HOW TO COMPLETE THIS TASK: Could you repeat everything from "Yeah, like so" down to "Something like that." in the post about the van, switching "primer" to "undercoat"?

STUDY TEXT:
Wednesday, March 5, 2008

Watch Out For THE SUCK, Part Two


So time goes by, and I'm still driving that van I call T-Bone Dream. The van was improved, slightly. I spray-painted most of the bare metal spots with blue paint that ALMOST matched the original coat.

Yeah, like so many vehicles from the same era, the paint on my 1990 Dodge Grand Caravan wears away because, apparently, there was no primer. I remember reading a case about it in law school. I guess it was a short-term departmental profit thing. Something like that.

But you know what? IT'S MY VEHICLE AND IT'S MY PROPERTY, and my property (such as it is, humble though it may be) is precious to me. I do not appreciate being hooked and hauled on some bullshit premise. I do not appreciate it the way American colonists did not appreciate the Tea Tax.

OK, well, technically (admittedly) I was half-hoping T-Bone Dream would get towed off so I'd have an excuse to get another vehicle. But 95 percent of the time I am NOT hoping my vehicle gets made into a Chinese appliance, and I'm focusing on the majority of the time, here, people.

So here is the column about my close call with the "towing vultures" (I avoided the N-word, that is to say, "Nazis") in my column of January 23, 2008, "Towing is not the answer."

http://www.mndaily.com/articles/2008/01/23/72165089

Again, there are some additional details. I thought there was going to be some kind of uprising in the waiting room where individuals fight their tickets at "walk-in traffic court." People have a long time to wait, so they have an opportunity to compare sad stories. Everybody is in sympathy with everybody else. And a huge percentage of people are there to fight towing tickets, because those tickets really hurt.

RECORDS SHOWN:
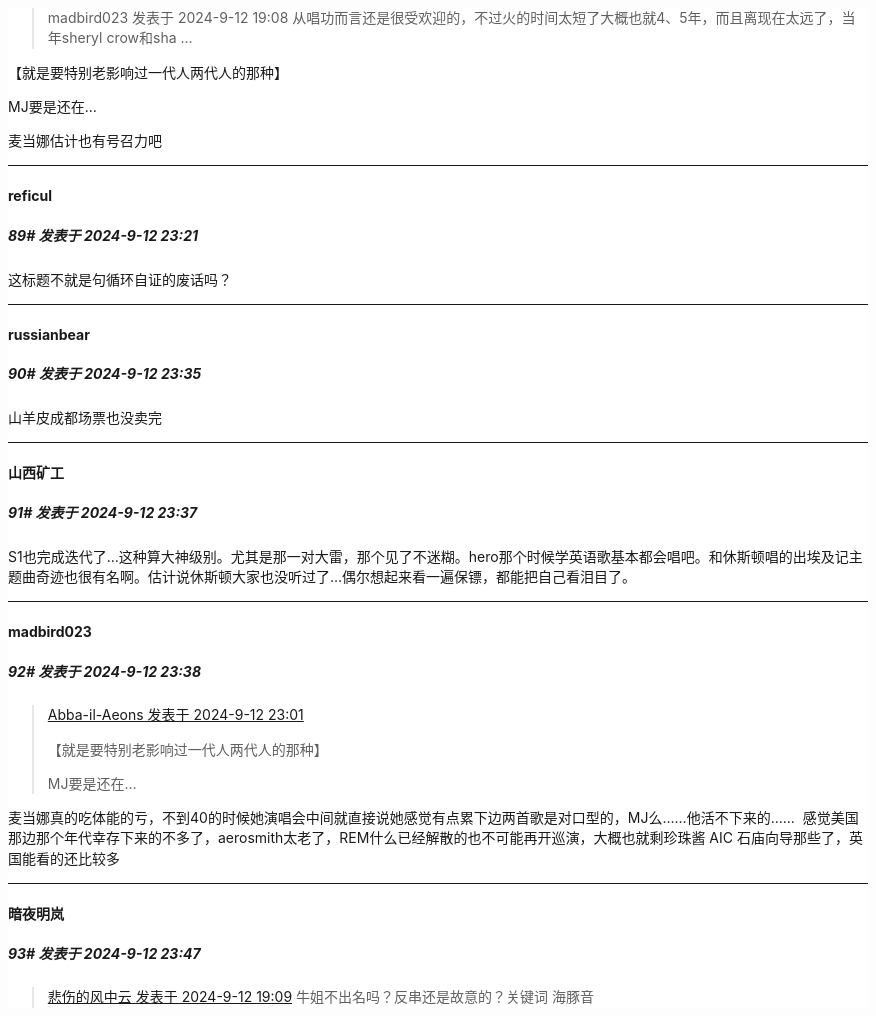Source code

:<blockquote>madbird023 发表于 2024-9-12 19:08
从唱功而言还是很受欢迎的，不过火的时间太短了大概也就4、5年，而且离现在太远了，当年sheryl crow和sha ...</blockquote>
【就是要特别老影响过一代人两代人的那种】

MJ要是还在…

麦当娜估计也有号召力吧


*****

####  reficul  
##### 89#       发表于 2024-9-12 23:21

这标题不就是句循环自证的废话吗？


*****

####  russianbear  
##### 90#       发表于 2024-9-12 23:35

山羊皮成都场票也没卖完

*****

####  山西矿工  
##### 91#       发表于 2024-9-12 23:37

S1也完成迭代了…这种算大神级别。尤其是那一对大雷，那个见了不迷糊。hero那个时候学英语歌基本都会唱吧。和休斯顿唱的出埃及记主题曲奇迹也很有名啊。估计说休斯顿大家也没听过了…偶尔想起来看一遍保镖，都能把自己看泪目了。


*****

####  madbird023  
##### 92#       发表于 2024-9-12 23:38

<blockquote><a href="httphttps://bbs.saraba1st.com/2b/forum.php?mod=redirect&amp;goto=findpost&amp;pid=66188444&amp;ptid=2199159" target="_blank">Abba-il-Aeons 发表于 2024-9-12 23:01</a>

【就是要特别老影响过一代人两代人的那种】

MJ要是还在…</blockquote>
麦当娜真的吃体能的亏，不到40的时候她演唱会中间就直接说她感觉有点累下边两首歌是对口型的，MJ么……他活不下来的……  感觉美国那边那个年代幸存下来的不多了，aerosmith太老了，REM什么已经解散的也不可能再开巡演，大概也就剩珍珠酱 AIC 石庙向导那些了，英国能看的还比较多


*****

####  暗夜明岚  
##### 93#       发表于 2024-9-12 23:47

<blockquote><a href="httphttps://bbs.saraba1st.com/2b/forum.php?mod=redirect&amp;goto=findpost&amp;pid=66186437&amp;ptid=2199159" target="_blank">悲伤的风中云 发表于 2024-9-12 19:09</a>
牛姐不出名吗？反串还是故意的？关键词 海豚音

REPLY:
Yeah, like so many vehicles from the same era, the paint on my 1990 Dodge Grand Caravan wears away because, apparently, there was no undercoat. I remember reading a case about it in law school. I guess it was a short-term departmental profit thing. Something like that.